Can you quote the material line for line, from its first line through the line containing "no XML enviado", including that line?

[[ INFORMATION SUPPLIED, beginning ]]

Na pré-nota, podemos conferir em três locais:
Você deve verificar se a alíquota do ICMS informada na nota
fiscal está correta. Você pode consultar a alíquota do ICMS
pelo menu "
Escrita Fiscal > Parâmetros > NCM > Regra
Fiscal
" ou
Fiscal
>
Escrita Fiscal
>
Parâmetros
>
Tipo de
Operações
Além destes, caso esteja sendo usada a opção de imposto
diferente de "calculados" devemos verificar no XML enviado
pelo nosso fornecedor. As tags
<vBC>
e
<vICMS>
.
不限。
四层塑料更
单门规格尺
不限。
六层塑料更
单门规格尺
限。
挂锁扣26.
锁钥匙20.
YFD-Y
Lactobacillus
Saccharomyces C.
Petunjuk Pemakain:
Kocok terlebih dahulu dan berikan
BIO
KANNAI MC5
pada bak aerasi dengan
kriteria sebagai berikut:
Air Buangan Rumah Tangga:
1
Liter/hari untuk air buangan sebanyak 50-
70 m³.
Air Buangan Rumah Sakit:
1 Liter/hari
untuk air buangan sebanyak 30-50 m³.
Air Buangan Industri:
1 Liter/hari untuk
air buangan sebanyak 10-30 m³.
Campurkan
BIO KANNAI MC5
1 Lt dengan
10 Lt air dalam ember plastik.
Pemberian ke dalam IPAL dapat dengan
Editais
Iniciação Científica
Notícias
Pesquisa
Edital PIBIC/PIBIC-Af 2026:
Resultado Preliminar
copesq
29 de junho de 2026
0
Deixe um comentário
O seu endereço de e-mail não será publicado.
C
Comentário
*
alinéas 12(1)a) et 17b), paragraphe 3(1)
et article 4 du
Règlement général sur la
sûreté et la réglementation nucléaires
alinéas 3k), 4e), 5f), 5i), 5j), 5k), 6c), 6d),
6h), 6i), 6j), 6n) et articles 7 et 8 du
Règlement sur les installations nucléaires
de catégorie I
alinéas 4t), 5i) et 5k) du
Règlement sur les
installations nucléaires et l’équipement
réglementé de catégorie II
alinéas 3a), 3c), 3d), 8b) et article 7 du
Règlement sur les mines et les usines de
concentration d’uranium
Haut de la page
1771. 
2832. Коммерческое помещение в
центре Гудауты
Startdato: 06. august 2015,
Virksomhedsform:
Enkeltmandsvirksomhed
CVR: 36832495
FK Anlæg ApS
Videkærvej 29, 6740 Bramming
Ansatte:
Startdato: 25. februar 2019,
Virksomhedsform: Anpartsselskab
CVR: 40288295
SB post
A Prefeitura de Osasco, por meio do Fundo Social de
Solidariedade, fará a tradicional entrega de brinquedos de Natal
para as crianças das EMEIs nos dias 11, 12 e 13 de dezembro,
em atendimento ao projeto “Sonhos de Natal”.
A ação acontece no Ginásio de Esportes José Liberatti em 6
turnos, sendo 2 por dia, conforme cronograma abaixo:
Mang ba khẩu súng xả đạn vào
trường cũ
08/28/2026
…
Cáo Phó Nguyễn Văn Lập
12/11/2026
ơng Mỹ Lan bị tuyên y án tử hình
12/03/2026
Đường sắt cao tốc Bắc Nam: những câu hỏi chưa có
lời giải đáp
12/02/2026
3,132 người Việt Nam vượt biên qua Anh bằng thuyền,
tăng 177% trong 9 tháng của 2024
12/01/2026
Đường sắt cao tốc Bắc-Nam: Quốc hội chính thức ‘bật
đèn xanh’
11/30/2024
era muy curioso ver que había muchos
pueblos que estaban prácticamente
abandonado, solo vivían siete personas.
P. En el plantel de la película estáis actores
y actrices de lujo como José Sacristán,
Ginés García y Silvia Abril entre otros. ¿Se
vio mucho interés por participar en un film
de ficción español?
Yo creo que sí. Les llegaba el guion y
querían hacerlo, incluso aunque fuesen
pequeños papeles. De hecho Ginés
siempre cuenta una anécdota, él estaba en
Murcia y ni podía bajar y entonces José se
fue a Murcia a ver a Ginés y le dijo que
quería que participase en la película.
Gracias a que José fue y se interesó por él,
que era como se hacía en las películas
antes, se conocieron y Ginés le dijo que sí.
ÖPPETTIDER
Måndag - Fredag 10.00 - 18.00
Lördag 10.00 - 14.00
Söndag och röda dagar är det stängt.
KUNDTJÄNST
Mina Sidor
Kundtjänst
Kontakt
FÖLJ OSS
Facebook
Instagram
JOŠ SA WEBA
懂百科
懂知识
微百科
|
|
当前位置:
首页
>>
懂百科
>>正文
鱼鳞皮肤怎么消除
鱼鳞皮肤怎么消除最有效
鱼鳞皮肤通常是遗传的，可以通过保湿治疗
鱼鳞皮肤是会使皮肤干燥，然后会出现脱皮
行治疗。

[[ INFORMATION SUPPLIED, end ]]

▸ EXERCISE OUTPUT
Na pré-nota, podemos conferir em três locais:
Você deve verificar se a alíquota do ICMS informada na nota
fiscal está correta. Você pode consultar a alíquota do ICMS
pelo menu "
Escrita Fiscal > Parâmetros > NCM > Regra
Fiscal
" ou
Fiscal
>
Escrita Fiscal
>
Parâmetros
>
Tipo de
Operações
Além destes, caso esteja sendo usada a opção de imposto
diferente de "calculados" devemos verificar no XML enviado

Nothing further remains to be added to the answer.